**WHAT IS BEING ASKED**
Rewrite the lines below, replacing "CONTACT" with "INQUIRY" wherever it occurs and leaving everything else unchanged. Omit the pictures from your answer.

▬▬▬

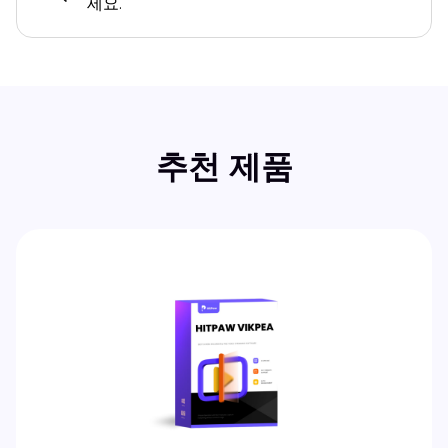
세요.
추천 제품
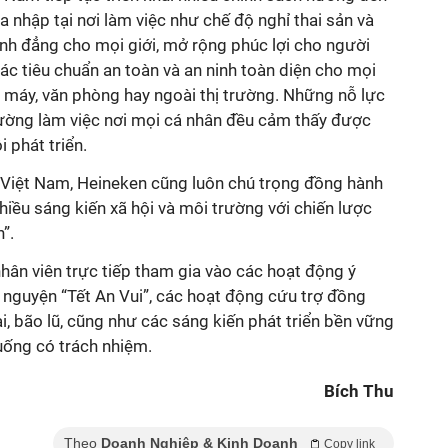
 nhập tại nơi làm việc như chế độ nghỉ thai sản và
nh đẳng cho mọi giới, mở rộng phúc lợi cho người
các tiêu chuẩn an toàn và an ninh toàn diện cho mọi
hà máy, văn phòng hay ngoài thị trường. Những nỗ lực
ường làm việc nơi mọi cá nhân đều cảm thấy được
iều sáng kiến xã hội và môi trường với chiến lược
”.
hân viên trực tiếp tham gia vào các hoạt động ý
 nguyện “Tết An Vui”, các hoạt động cứu trợ đồng
i, bão lũ, cũng như các sáng kiến phát triển bền vững
Bích Thu
Theo
Doanh Nghiệp & Kinh Doanh
Copy link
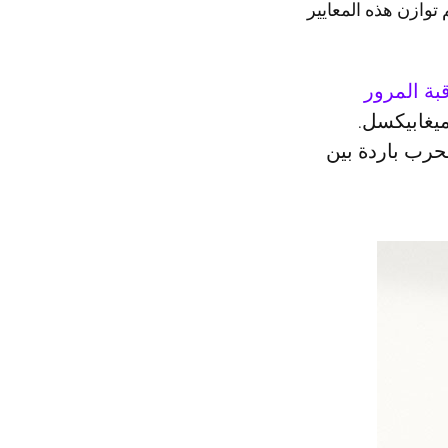
توازن هذه المعايير
بة المرور
يغابيكسل.
A… أم أنه مجرد نتيجة لحرب باردة بين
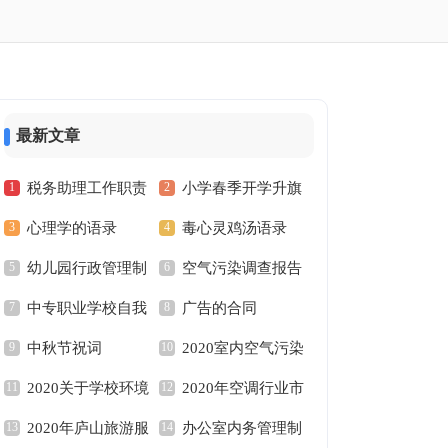
最新文章
税务助理工作职责
小学春季开学升旗
心理学的语录
毒心灵鸡汤语录
仪式演讲稿
幼儿园行政管理制
空气污染调查报告
中专职业学校自我
广告的合同
度
中秋节祝词
2020室内空气污染
鉴定
2020关于学校环境
2020年空调行业市
调查报告
2020年庐山旅游服
办公室内务管理制
卫生调查报告
场调查报告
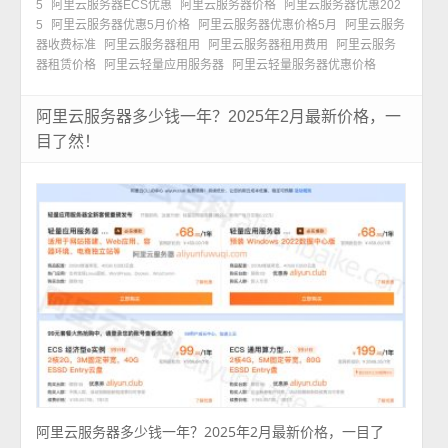
5
阿里云服务器ECS优惠
阿里云服务器价格
阿里云服务器优惠202
5
阿里云服务器优惠5月价格
阿里云服务器优惠价格5月
阿里云服务
器收费标准
阿里云服务器租用
阿里云服务器租用费用
阿里云服务
器租赁价格
阿里云轻量应用服务器
阿里云轻量服务器优惠价格
阿里云服务器多少钱一年？2025年2月最新价格，一
目了然！
阿里云服务器多少钱一年？2025年2月最新价格，一目了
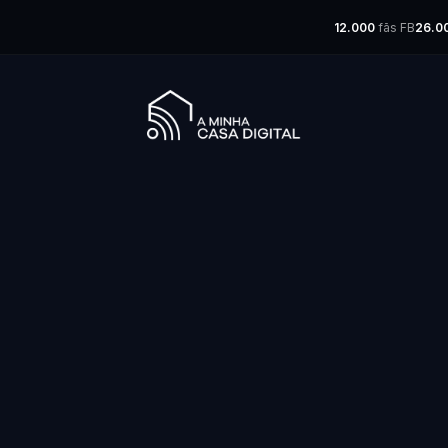
12.000
fãs FB
26.0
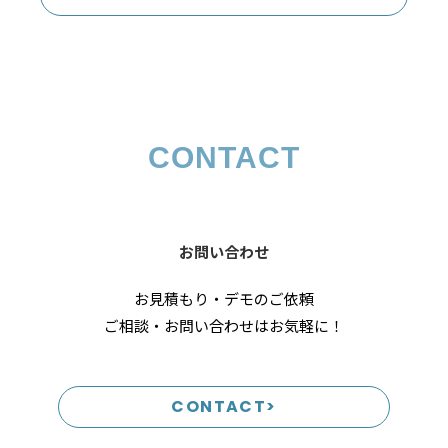
CONTACT
お問い合わせ
お見積もり・デモのご依頼
ご相談・お問い合わせはお気軽に！
CONTACT>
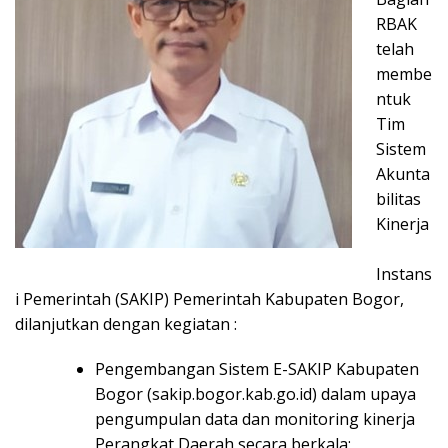
RBAK
telah
membe
ntuk
Tim
Sistem
Akunta
bilitas
Kinerja
Instans
i Pemerintah (SAKIP) Pemerintah Kabupaten Bogor,
dilanjutkan dengan kegiatan :
Pengembangan Sistem E-SAKIP Kabupaten
Bogor
(sakip.bogor.kab.go.id)
dalam upaya
pengumpulan data dan monitoring kinerja
Perangkat Daerah secara berkala;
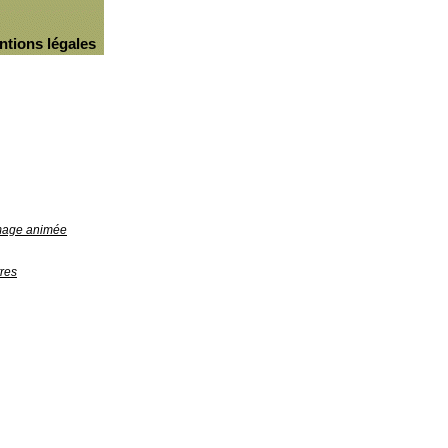
ntions légales
image animée
res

▬▬▬

**ANSWER SPACE**
세요.
추천 제품
 nhập tại nơi làm việc như chế độ nghỉ thai sản và
nh đẳng cho mọi giới, mở rộng phúc lợi cho người
các tiêu chuẩn an toàn và an ninh toàn diện cho mọi
hà máy, văn phòng hay ngoài thị trường. Những nỗ lực
ường làm việc nơi mọi cá nhân đều cảm thấy được
iều sáng kiến xã hội và môi trường với chiến lược
”.
hân viên trực tiếp tham gia vào các hoạt động ý
 nguyện “Tết An Vui”, các hoạt động cứu trợ đồng
i, bão lũ, cũng như các sáng kiến phát triển bền vững
Bích Thu
Theo
Doanh Nghiệp & Kinh Doanh
Copy link
توازن هذه المعايير
بة المرور
يغابيكسل.
A… أم أنه مجرد نتيجة لحرب باردة بين
最新文章
税务助理工作职责
小学春季开学升旗
心理学的语录
毒心灵鸡汤语录
仪式演讲稿
幼儿园行政管理制
空气污染调查报告
中专职业学校自我
广告的合同
度
中秋节祝词
2020室内空气污染
鉴定
2020关于学校环境
2020年空调行业市
调查报告
2020年庐山旅游服
办公室内务管理制
卫生调查报告
场调查报告
5
阿里云服务器ECS优惠
阿里云服务器价格
阿里云服务器优惠202
5
阿里云服务器优惠5月价格
阿里云服务器优惠价格5月
阿里云服务
器收费标准
阿里云服务器租用
阿里云服务器租用费用
阿里云服务
器租赁价格
阿里云轻量应用服务器
阿里云轻量服务器优惠价格
阿里云服务器多少钱一年？2025年2月最新价格，一
目了然！
阿里云服务器多少钱一年？2025年2月最新价格，一目了
12.000
fãs FB
26.0
INQUIRY
お問い合わせ
お見積もり・デモのご依頼
ご相談・お問い合わせはお気軽に！
INQUIRY>
RBAK
telah
membe
ntuk
Tim
Sistem
Akunta
bilitas
Kinerja
Instans
i Pemerintah (SAKIP) Pemerintah Kabupaten Bogor,
dilanjutkan dengan kegiatan :
Pengembangan Sistem E-SAKIP Kabupaten
Bogor
(sakip.bogor.kab.go.id)
dalam upaya
pengumpulan data dan monitoring kinerja
Perangkat Daerah secara berkala;
ntions légales
image animée
res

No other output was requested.